Document segment:
Thomas L. Moore
Grinnell College
Journal of Statistics Education Volume 14, Number 1 (2006), jse.amstat.org/v14n1/datasets.moore.html
Copyright © 2006 by Thomas L. Moore, all rights reserved. This text may be freely shared among individuals, but it may not be republished in any medium without express written consent from the authors and advance notification of the editor.
Key Words:Controlling for a variable; Non-transitivity of positive correlation; Simpson’s paradox
I selected a simple random sample of 100 movies from the Movie and Video Guide (1996), by Leonard Maltin. My intent was to obtain some basic information on the population of roughly 19,000 movies through a small sample. In exploring the data, I discovered that it exhibited two paradoxes about a three-variable relationship: (1) A non-transitivity paradox for positive correlation, and (2) Simpson’s paradox. Giving concrete examples of these two paradoxes in an introductory course gives to students a sense of the nuances involved in describing associations in observational studies.The Movie and Video Guide by Leonard Maltin is an annual ratings guide to movies. While not all films ever made are in Maltin’s Guide, it does contain a very large number of movies covering the history of cinema. In this article, I discuss a dataset collected from the 1996 edition, which contained ratings on about 19,000 films.
I used Minitab to generate a simple random sample of 100 titles from the book. I recorded 5 variables on each movie sampled: The year the movie was released (Year), the running time of the movie in minutes (Length), the number of cast members listed (Cast), the rating that Maltin gave the movie on a rising scale of 1, 1.5, 2, ..., 4 (Rating), and the number of lines of description for the movie in the Guide (Description).

Records:
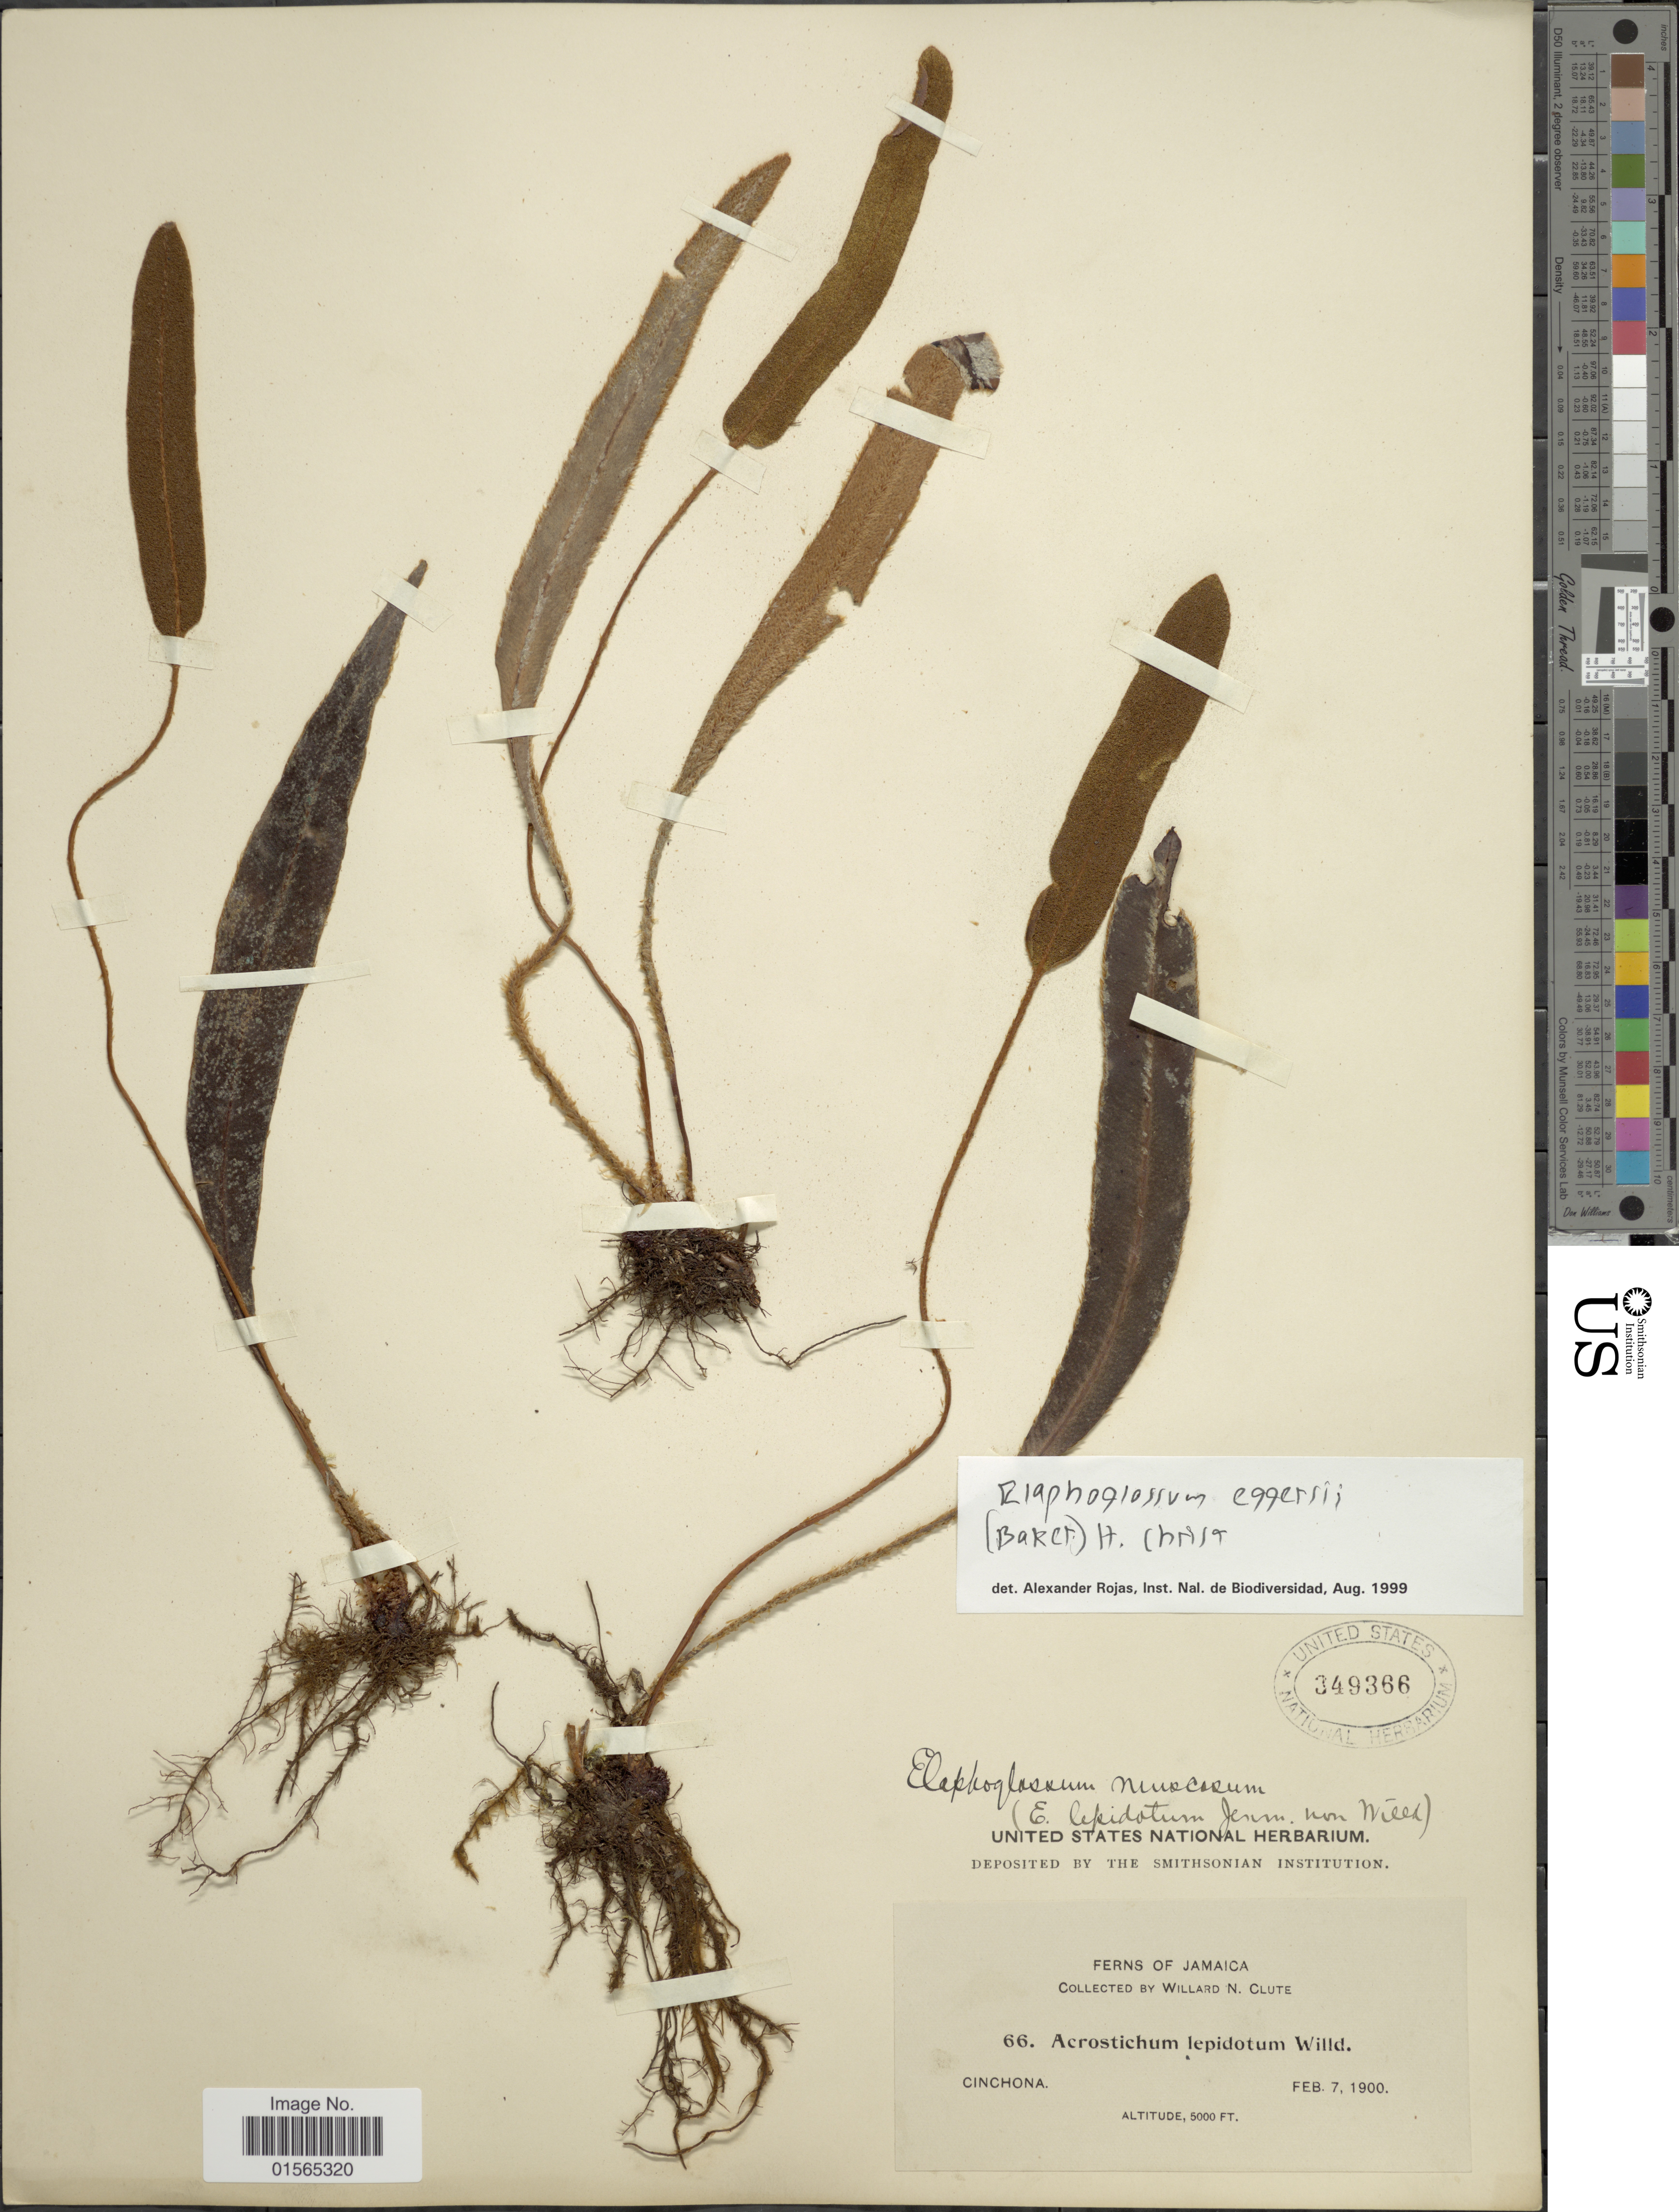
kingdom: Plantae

---

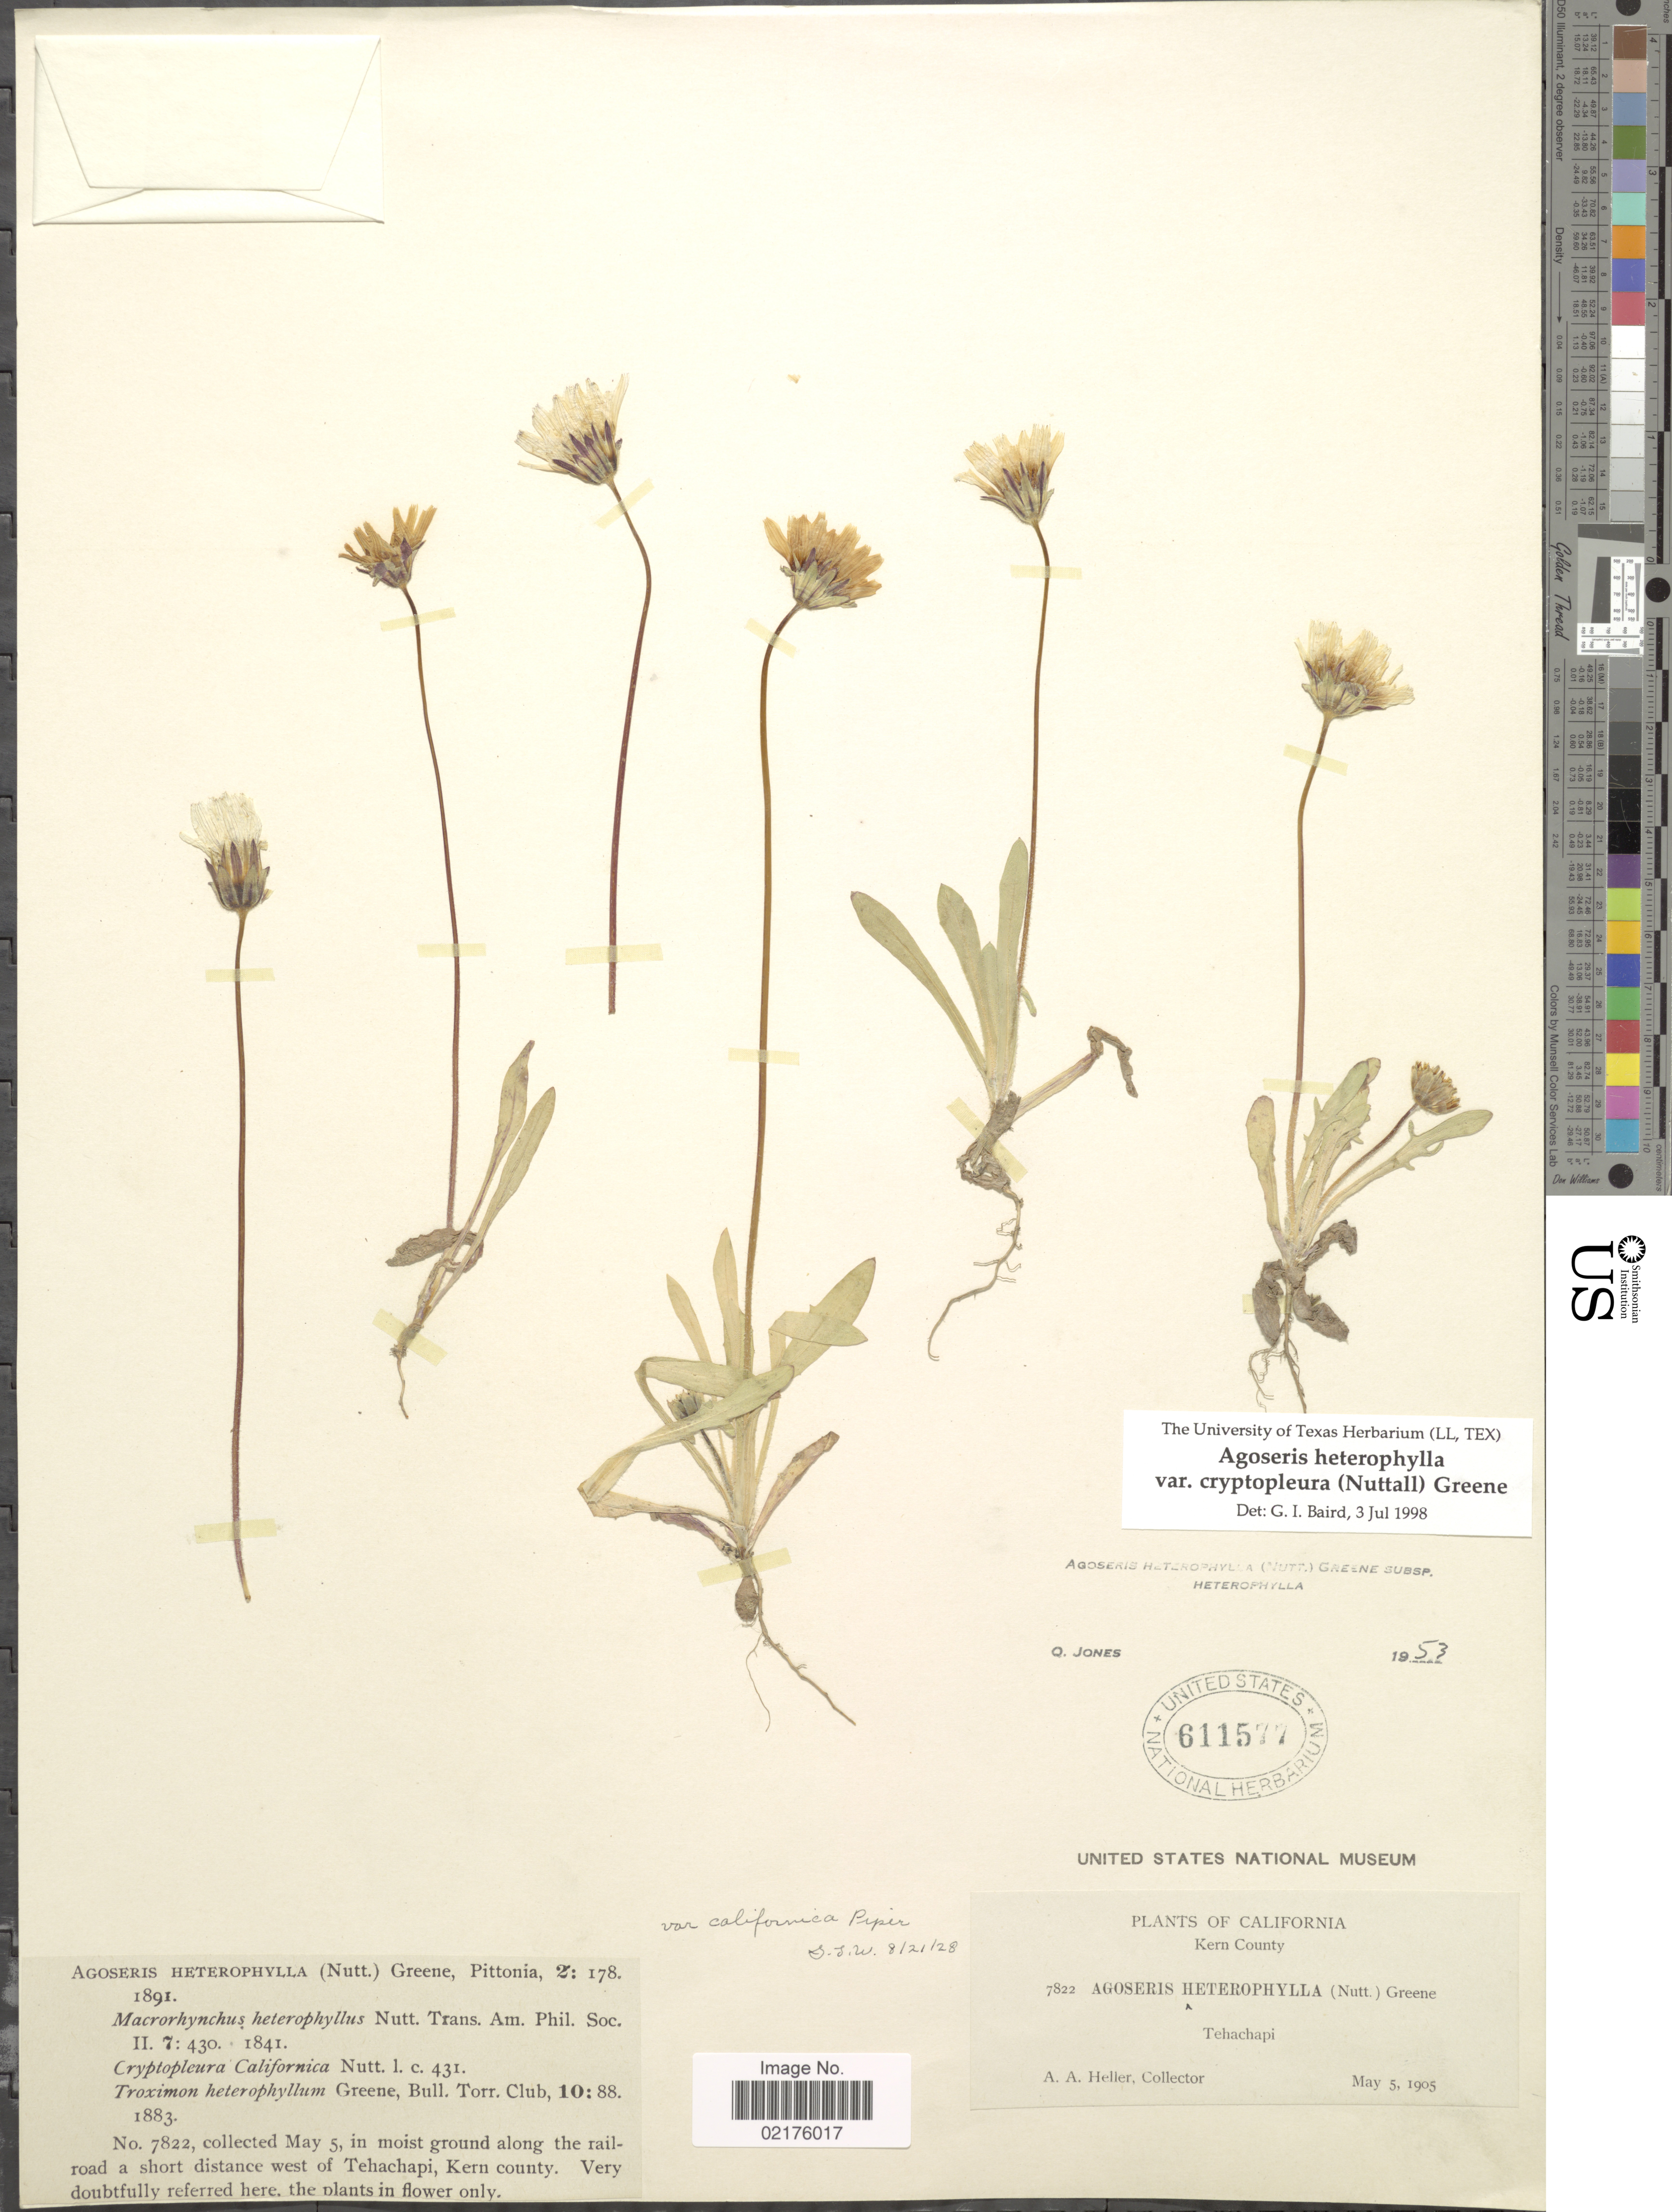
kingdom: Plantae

Job: Reproduce the passage of the movie ratings article starting with "I used Minitab" and going on through "the Guide (Description).". Work only from the movie ratings article, leaving the items aside.

Solution for this task:
I used Minitab to generate a simple random sample of 100 titles from the book. I recorded 5 variables on each movie sampled: The year the movie was released (Year), the running time of the movie in minutes (Length), the number of cast members listed (Cast), the rating that Maltin gave the movie on a rising scale of 1, 1.5, 2, ..., 4 (Rating), and the number of lines of description for the movie in the Guide (Description).